The rankings’ methodology takes into account the availability of medical resources such as physicians and dentists. It also weighs economic, social and environmental factors such as poverty rates, access to exercise facilities, education levels and unemployment.
“The one [health criterion] people don’t think of is poverty,” said study director Bridget B. Catlin with the University of Wisconsin Population Health Institute. “They think of poor inner city communities, and there’s not enough recognition of the role of poverty in affecting the health of people in rural areas.”
Wayne Myers, M.D., a rural health advocate and former director of the federal Office of Rural Health Policy, agreed.
“I don’t think we understand too much about how the day-to-day stress of living takes a toll on the bodies of poor people,” he said. “The stress runs up blood pressure, it makes blood sugars higher. It does take a toll on health.”
The annual study ranks counties within states, not on a national basis. At the request of the Daily Yonder, Wisconsin’s Population Health Institute ran an analysis of how rural counties stack up across the country.
Noncore counties ranked last in all seven of the clinical measurements, such as percentage of population without health insurance and the number of physicians, dentists and mental health professionals available to the county’s population on a per capita basis.
But proximity to medical facilities isn't a good measurement of community health, Dr. Myers said.

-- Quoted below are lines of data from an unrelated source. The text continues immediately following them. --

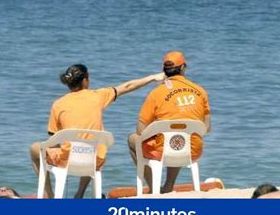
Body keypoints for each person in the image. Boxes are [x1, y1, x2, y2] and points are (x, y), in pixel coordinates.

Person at [30, 64, 165, 198]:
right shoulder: (98, 96)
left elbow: (53, 142)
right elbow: (127, 86)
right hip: (94, 160)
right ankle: (80, 193)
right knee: (91, 146)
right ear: (85, 81)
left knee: (34, 149)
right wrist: (152, 78)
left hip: (67, 160)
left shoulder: (58, 104)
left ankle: (50, 195)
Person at [128, 51, 211, 194]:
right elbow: (207, 127)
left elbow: (140, 131)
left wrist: (158, 128)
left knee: (132, 139)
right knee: (180, 136)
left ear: (164, 71)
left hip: (164, 151)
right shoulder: (200, 91)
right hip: (193, 151)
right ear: (183, 68)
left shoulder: (156, 93)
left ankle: (154, 188)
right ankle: (169, 185)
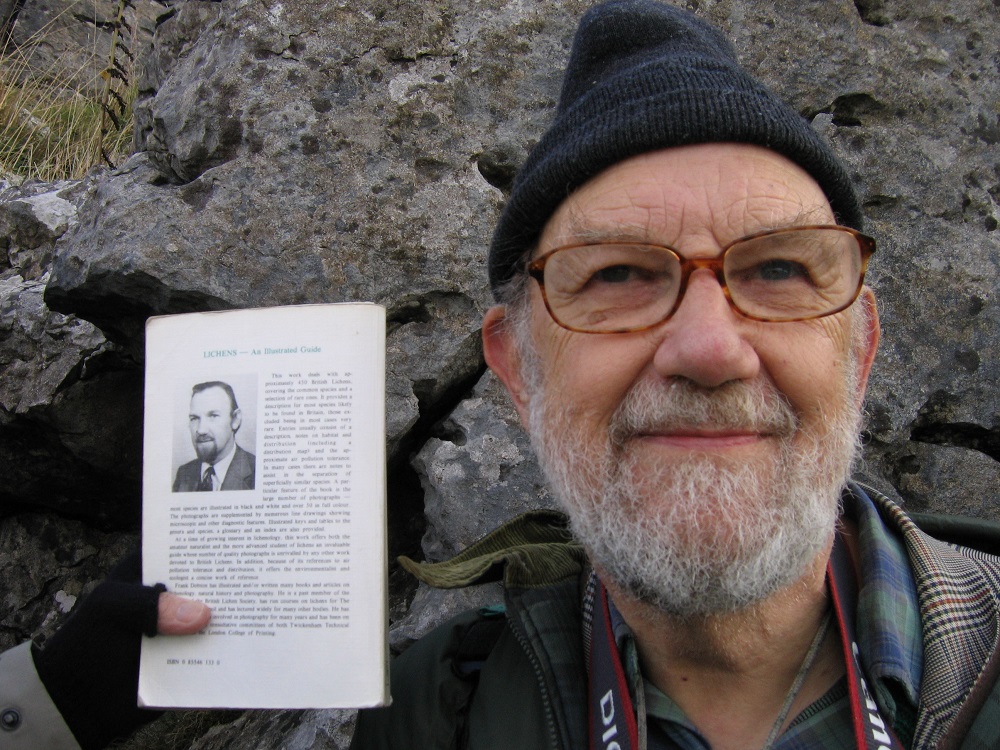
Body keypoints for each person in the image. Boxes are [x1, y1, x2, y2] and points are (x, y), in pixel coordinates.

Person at [2, 2, 1000, 749]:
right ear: (515, 371)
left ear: (858, 345)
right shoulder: (436, 715)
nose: (708, 348)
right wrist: (48, 714)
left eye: (778, 269)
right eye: (616, 275)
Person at [172, 380, 256, 492]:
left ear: (235, 419)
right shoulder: (183, 474)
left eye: (213, 416)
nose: (201, 430)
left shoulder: (257, 471)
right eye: (194, 418)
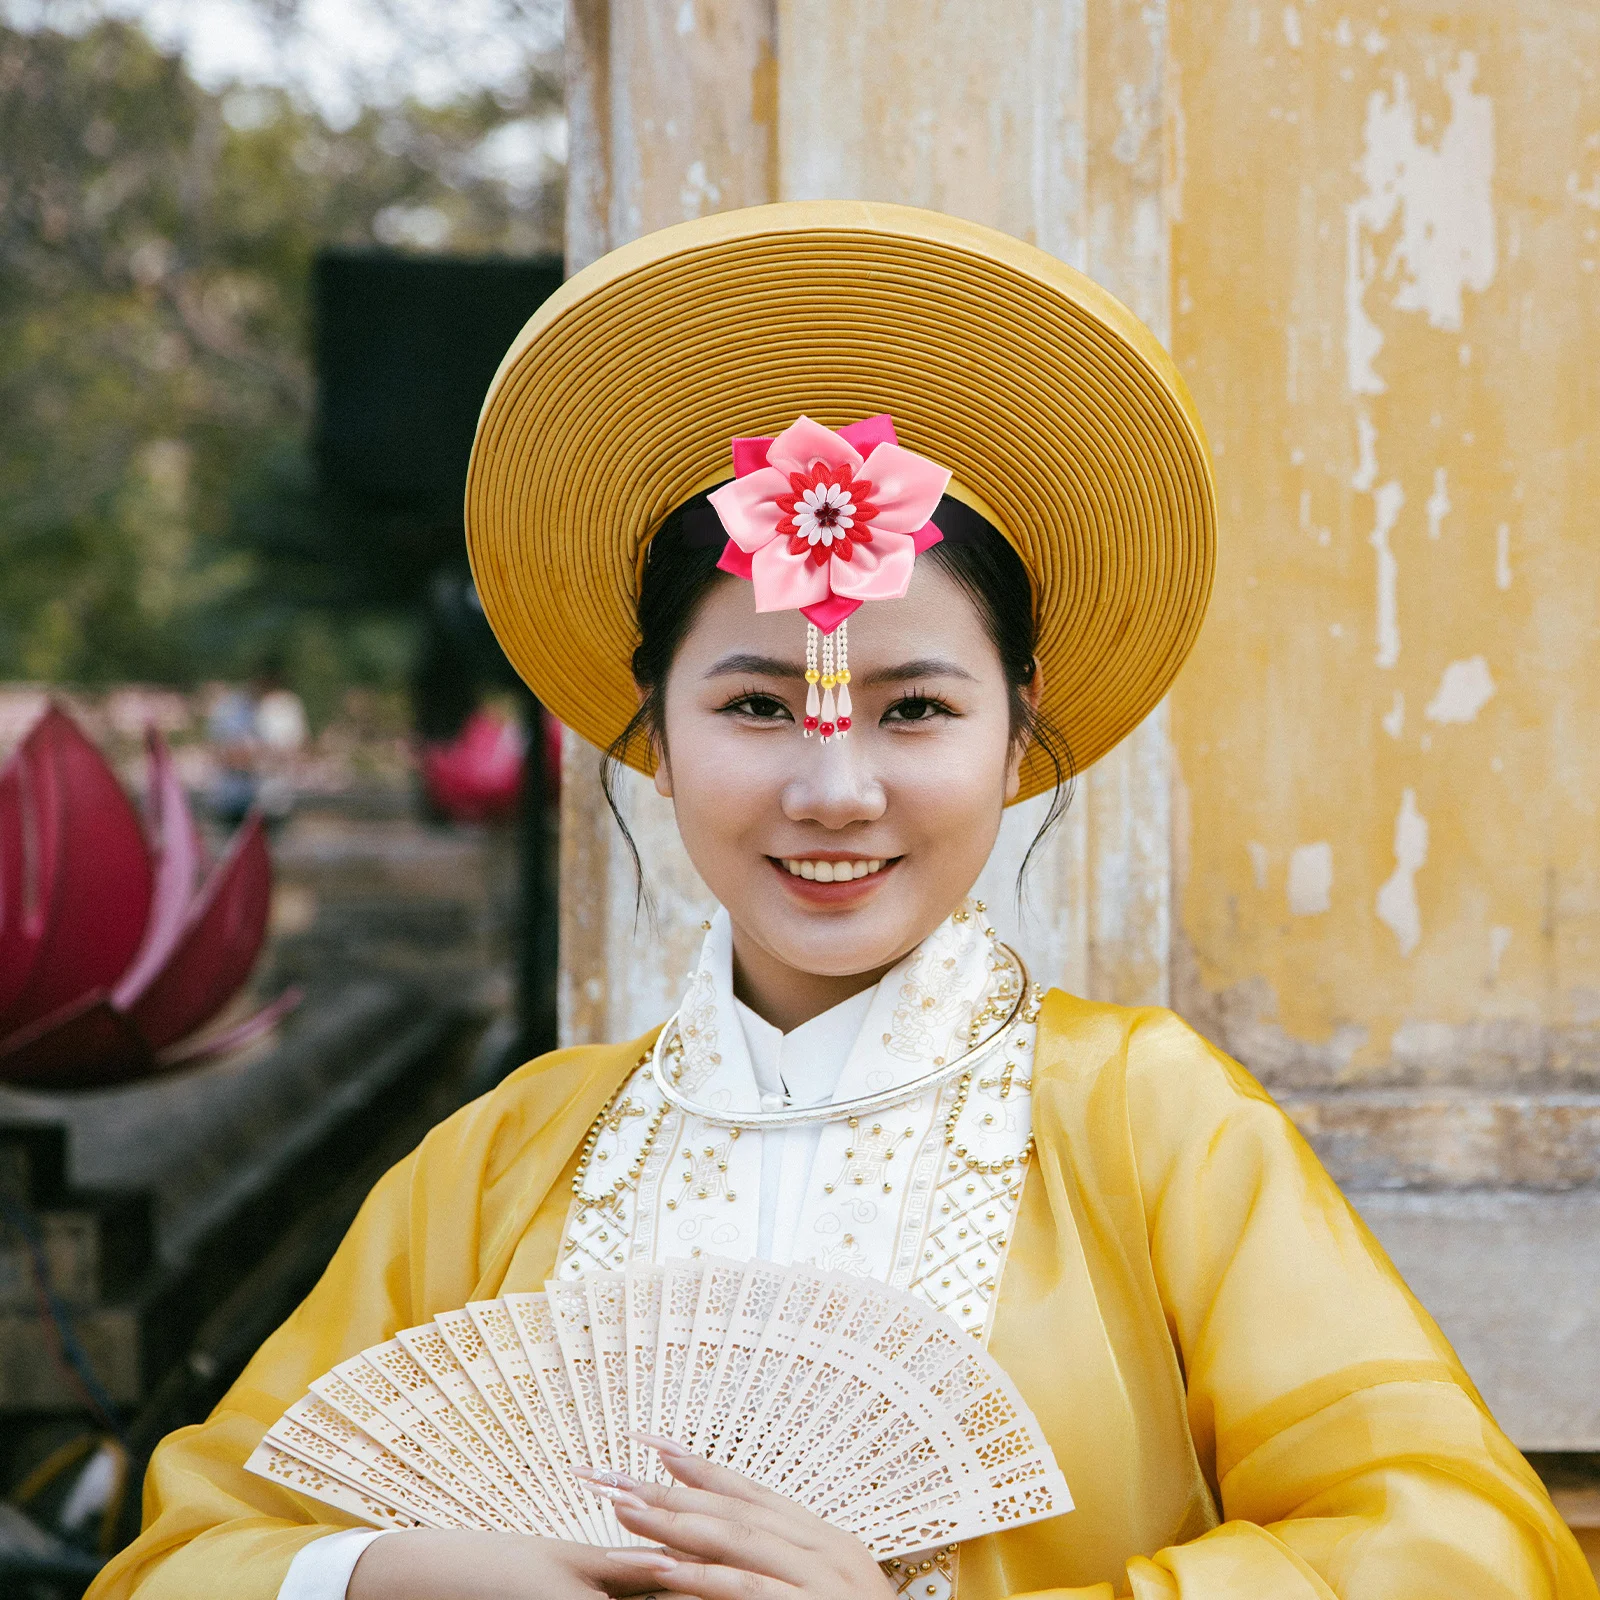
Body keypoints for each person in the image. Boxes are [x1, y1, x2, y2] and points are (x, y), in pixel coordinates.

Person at [88, 204, 1596, 1600]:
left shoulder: (1151, 1127)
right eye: (755, 705)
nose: (832, 790)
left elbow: (1463, 1545)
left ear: (1019, 733)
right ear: (650, 736)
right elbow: (178, 1560)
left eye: (915, 710)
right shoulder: (502, 1163)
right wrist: (415, 1573)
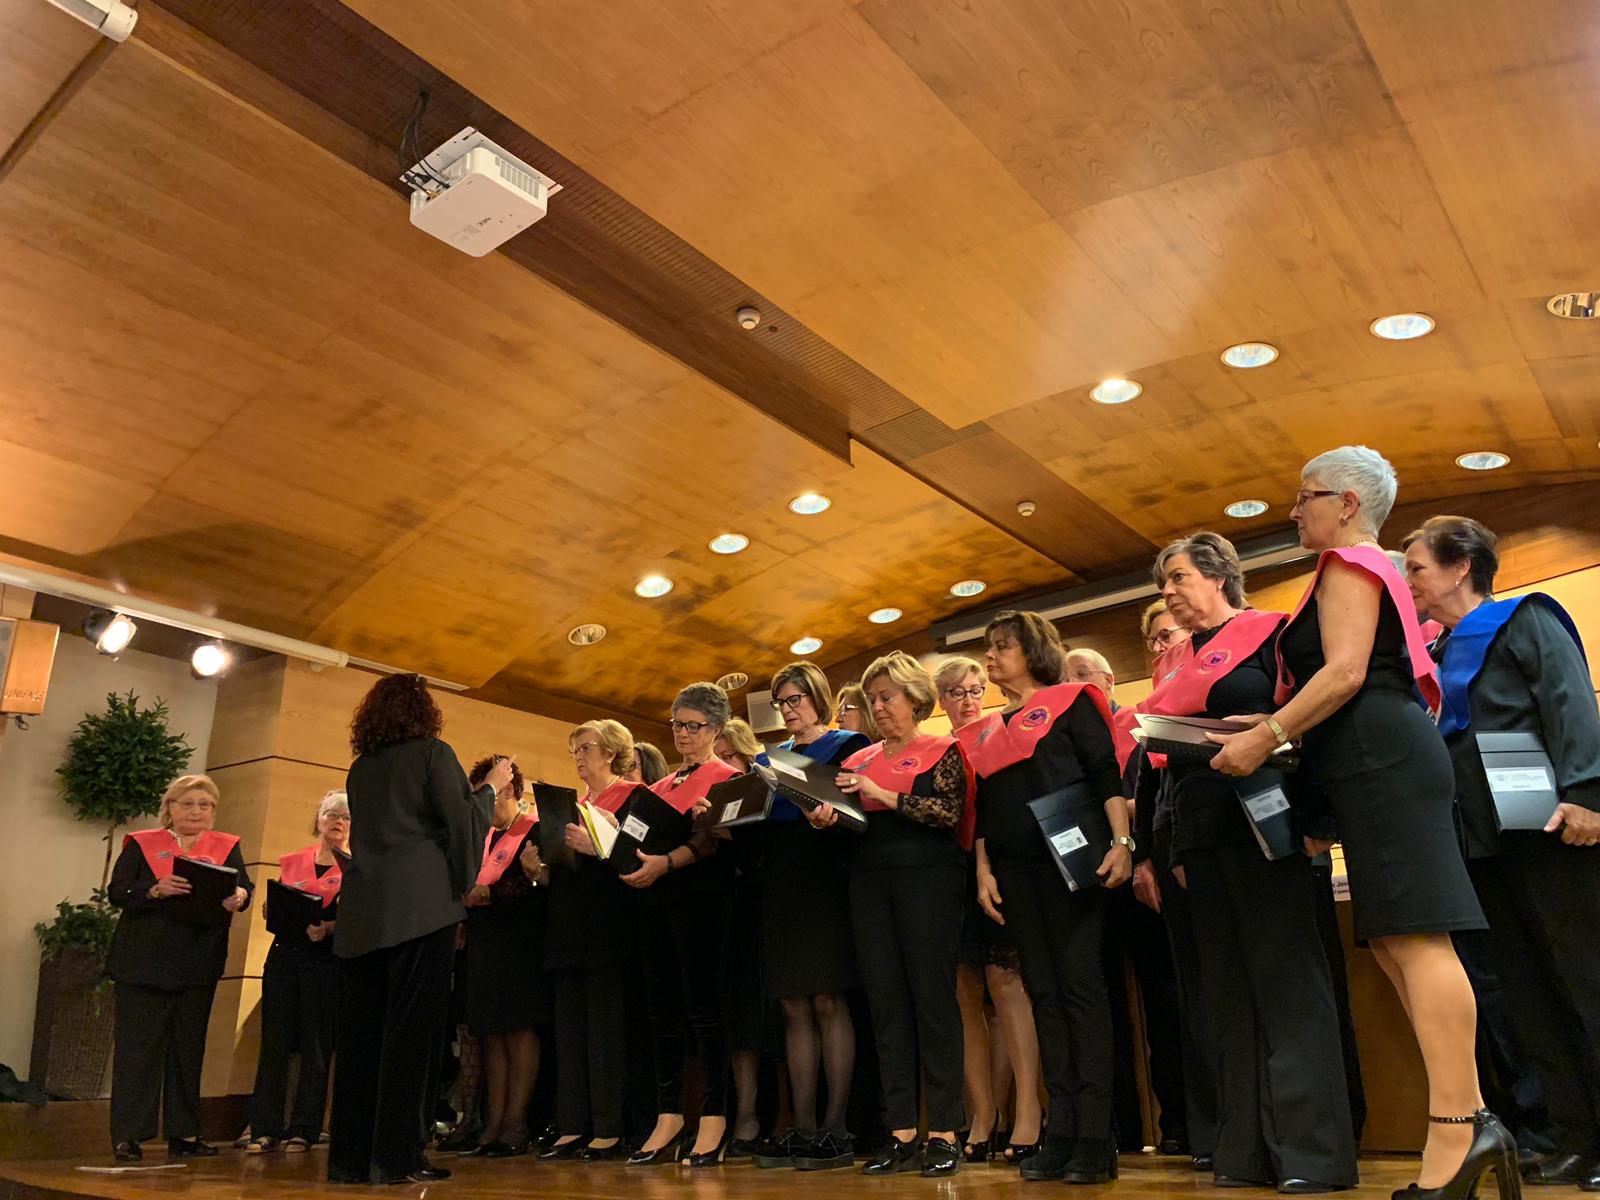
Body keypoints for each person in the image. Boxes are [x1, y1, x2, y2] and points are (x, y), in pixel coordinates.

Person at [1208, 446, 1512, 1200]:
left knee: (1418, 938)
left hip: (1383, 757)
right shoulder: (1359, 566)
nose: (1293, 510)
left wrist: (1267, 734)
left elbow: (1345, 672)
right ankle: (1470, 1120)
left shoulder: (1349, 561)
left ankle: (1459, 1127)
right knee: (1396, 943)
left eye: (1305, 496)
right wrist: (1280, 726)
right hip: (1372, 759)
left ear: (1346, 503)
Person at [1142, 533, 1357, 1191]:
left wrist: (1320, 822)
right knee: (1227, 991)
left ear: (1218, 576)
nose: (1169, 592)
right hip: (1201, 831)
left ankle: (1311, 1154)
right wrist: (1175, 847)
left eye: (1179, 577)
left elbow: (1317, 722)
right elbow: (1164, 771)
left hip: (1269, 821)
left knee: (1288, 982)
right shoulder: (1171, 660)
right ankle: (1246, 1152)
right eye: (1164, 583)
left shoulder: (1273, 633)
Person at [1404, 515, 1600, 1189]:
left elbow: (1569, 702)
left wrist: (1587, 792)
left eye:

“Some of the [least healthy] neighborhoods in the U.S. are in the shadow of Barnes Hospital in St. Louis or Boston City Hospital,” he said. Over the course of his career, Myers said he “reached the conclusion that doctors don’t make much difference to health.”
Other factors do.
Some of the other health indicators considered in the rankings are things like smoking rates, access to good food and exercise facilities, percent of adults with some college education and the percentage of children living in poverty. (Rural counties ranked last in each of those measures, by the way.)
Tim Size, executive director of the Rural Wisconsin Health Cooperative, in Sauk, said the study’s emphasis on factors beyond the control of health-care providers doesn’t let the medical community off the hook.
“It just means we have a large hook with plenty of room for company,” Size wrote in a commentary about the rankings. “No single person or organization can tackle this problem alone.”
Noncore counties scored at the bottom in three of the five “health outcomes” categories and ranked next to last in another of those categories:
Micropolitan counties (ones outside a metro area that have a city of 10,000 residents and up) ranked last in one health-outcomes category and next to last in three more:
Major suburbs tied with major cities for the largest number of best-ranked categories, but the suburbs had far fewer last-place rankings:
Rural people had less access to health insurance and to exercise facilities:
The County Health Rankings and Roadmap website shows how individual counties scored within their respective states. The site also provides tools that it says can help residents improve community health.
Bar Chart Categories
Here are the definitions used for the categories in the blue bar chart:
1. “Major Urban” (a county within an Metropolitan Statistical Area [MSA] > 1 million population).
2. “Suburban Metro” (a non-central county within an MSA > 1 million).
3. “Medium Metro” (a county within an MSA between 250,000 and 1 million)
4. “Small Metro” (a county within an MSA between 50,000 and 250,000).
5. “Micropolitan” (a “rural” [non-MSA] county with a city of 10,000 or more population).
6. “Non-core” (a “rural” [non-MSA] county without a city of 10,000 or more population).